### TO DO
Write each entry again exactly as shown, but without the images it holds.

[[ GIVEN ENTRIES open ]]

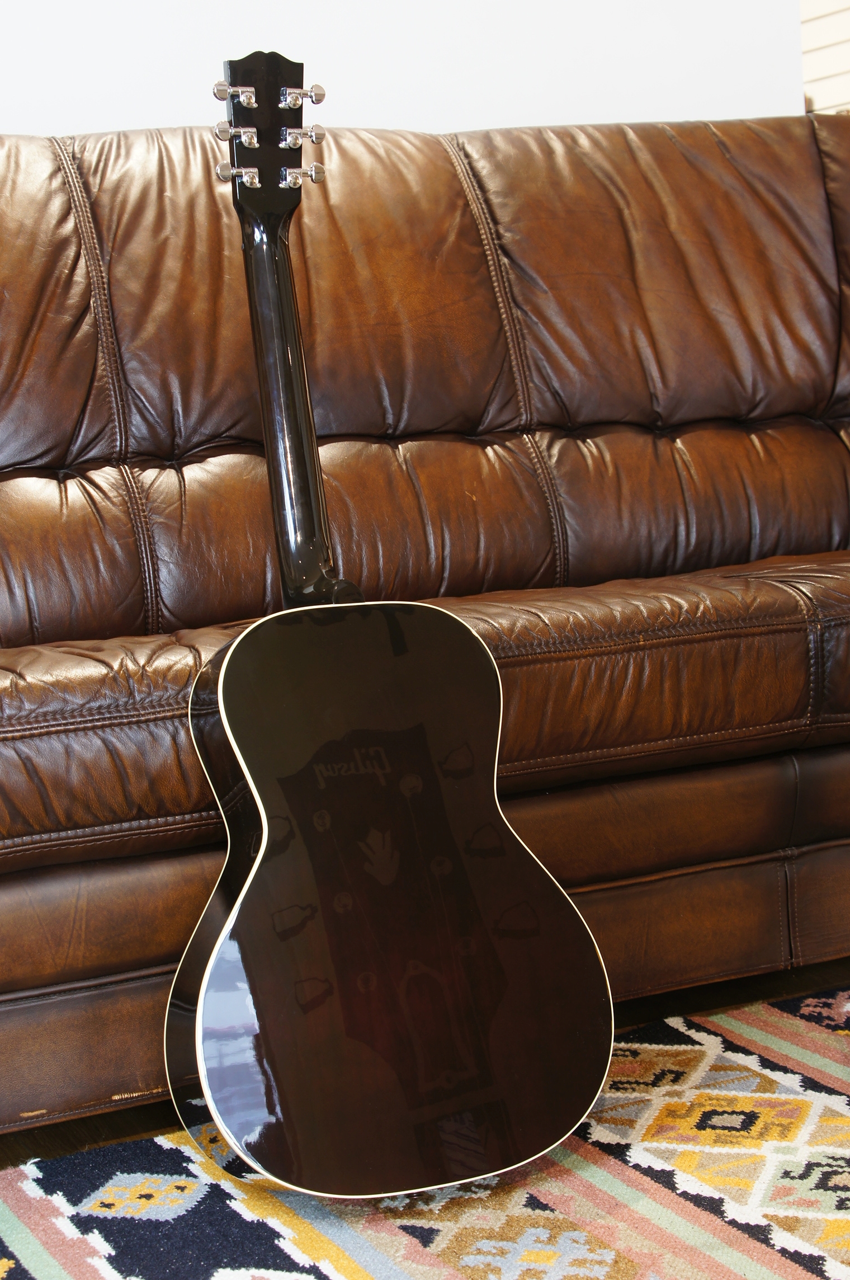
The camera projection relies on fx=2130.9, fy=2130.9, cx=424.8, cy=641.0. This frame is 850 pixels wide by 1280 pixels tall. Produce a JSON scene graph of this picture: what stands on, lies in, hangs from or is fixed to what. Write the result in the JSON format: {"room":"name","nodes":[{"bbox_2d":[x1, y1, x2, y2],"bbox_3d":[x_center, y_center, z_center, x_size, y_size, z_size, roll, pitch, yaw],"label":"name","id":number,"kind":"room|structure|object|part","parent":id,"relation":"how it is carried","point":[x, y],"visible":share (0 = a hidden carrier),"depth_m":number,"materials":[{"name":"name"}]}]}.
{"room":"living room","nodes":[
{"label":"living room","id":0,"kind":"room"},
{"bbox_2d":[0,0,803,138],"bbox_3d":[-1.124,-0.820,2.667,4.066,2.447,0.160,-6,7,-25],"label":"wall","id":1,"kind":"structure","parent":0,"point":[370,116],"depth_m":3.10,"materials":[{"name":"white paint"}]},
{"bbox_2d":[0,961,849,1167],"bbox_3d":[0.547,0.492,1.764,5.829,0.103,5.268,-6,7,-25],"label":"floor","id":2,"kind":"structure","parent":0,"point":[18,1156],"depth_m":2.21,"materials":[{"name":"brown wood"}]},
{"bbox_2d":[0,981,849,1277],"bbox_3d":[0.641,0.489,1.219,2.926,0.015,2.311,-6,7,-25],"label":"rug","id":3,"kind":"object","parent":2,"relation":"on","point":[333,1268],"visible":0.65,"depth_m":1.76,"materials":[{"name":"carpet"}]},
{"bbox_2d":[170,62,613,1206],"bbox_3d":[-0.091,-0.013,1.820,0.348,0.934,0.348,-6,7,-25],"label":"guitar","id":4,"kind":"object","parent":3,"relation":"on","point":[202,1000],"visible":0.99,"depth_m":1.76,"materials":[{"name":"wood"}]},
{"bbox_2d":[0,104,849,1143],"bbox_3d":[0.098,-0.125,2.529,2.404,0.991,0.933,-6,7,-25],"label":"leather sofa","id":5,"kind":"object","parent":2,"relation":"on","point":[55,249],"visible":0.86,"depth_m":2.39,"materials":[{"name":"brown leather"}]},
{"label":"base","id":6,"kind":"part","parent":5,"relation":"part of","materials":[{"name":"brown leather"}]},
{"bbox_2d":[800,0,849,115],"bbox_3d":[1.250,-1.453,5.525,0.199,1.988,1.741,-6,7,-25],"label":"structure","id":7,"kind":"structure","parent":0,"point":[829,31],"depth_m":5.73,"materials":[{"name":"white"}]}
]}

[[ GIVEN ENTRIES closed ]]

### TASK RESPONSE
The camera projection relies on fx=2130.9, fy=2130.9, cx=424.8, cy=641.0. This frame is 850 pixels wide by 1280 pixels tall. Produce a JSON scene graph of this picture: what stands on, lies in, hangs from or is fixed to what. Write the result in the JSON format: {"room":"name","nodes":[{"bbox_2d":[x1, y1, x2, y2],"bbox_3d":[x_center, y_center, z_center, x_size, y_size, z_size, roll, pitch, yaw],"label":"name","id":number,"kind":"room|structure|object|part","parent":id,"relation":"how it is carried","point":[x, y],"visible":share (0 = a hidden carrier),"depth_m":number,"materials":[{"name":"name"}]}]}.
{"room":"living room","nodes":[
{"label":"living room","id":0,"kind":"room"},
{"bbox_2d":[0,0,803,138],"bbox_3d":[-1.124,-0.820,2.667,4.066,2.447,0.160,-6,7,-25],"label":"wall","id":1,"kind":"structure","parent":0,"point":[370,116],"depth_m":3.10,"materials":[{"name":"white paint"}]},
{"bbox_2d":[0,961,849,1167],"bbox_3d":[0.547,0.492,1.764,5.829,0.103,5.268,-6,7,-25],"label":"floor","id":2,"kind":"structure","parent":0,"point":[18,1156],"depth_m":2.21,"materials":[{"name":"brown wood"}]},
{"bbox_2d":[0,981,849,1277],"bbox_3d":[0.641,0.489,1.219,2.926,0.015,2.311,-6,7,-25],"label":"rug","id":3,"kind":"object","parent":2,"relation":"on","point":[333,1268],"visible":0.65,"depth_m":1.76,"materials":[{"name":"carpet"}]},
{"bbox_2d":[170,62,613,1206],"bbox_3d":[-0.091,-0.013,1.820,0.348,0.934,0.348,-6,7,-25],"label":"guitar","id":4,"kind":"object","parent":3,"relation":"on","point":[202,1000],"visible":0.99,"depth_m":1.76,"materials":[{"name":"wood"}]},
{"bbox_2d":[0,104,849,1143],"bbox_3d":[0.098,-0.125,2.529,2.404,0.991,0.933,-6,7,-25],"label":"leather sofa","id":5,"kind":"object","parent":2,"relation":"on","point":[55,249],"visible":0.86,"depth_m":2.39,"materials":[{"name":"brown leather"}]},
{"label":"base","id":6,"kind":"part","parent":5,"relation":"part of","materials":[{"name":"brown leather"}]},
{"bbox_2d":[800,0,849,115],"bbox_3d":[1.250,-1.453,5.525,0.199,1.988,1.741,-6,7,-25],"label":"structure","id":7,"kind":"structure","parent":0,"point":[829,31],"depth_m":5.73,"materials":[{"name":"white"}]}
]}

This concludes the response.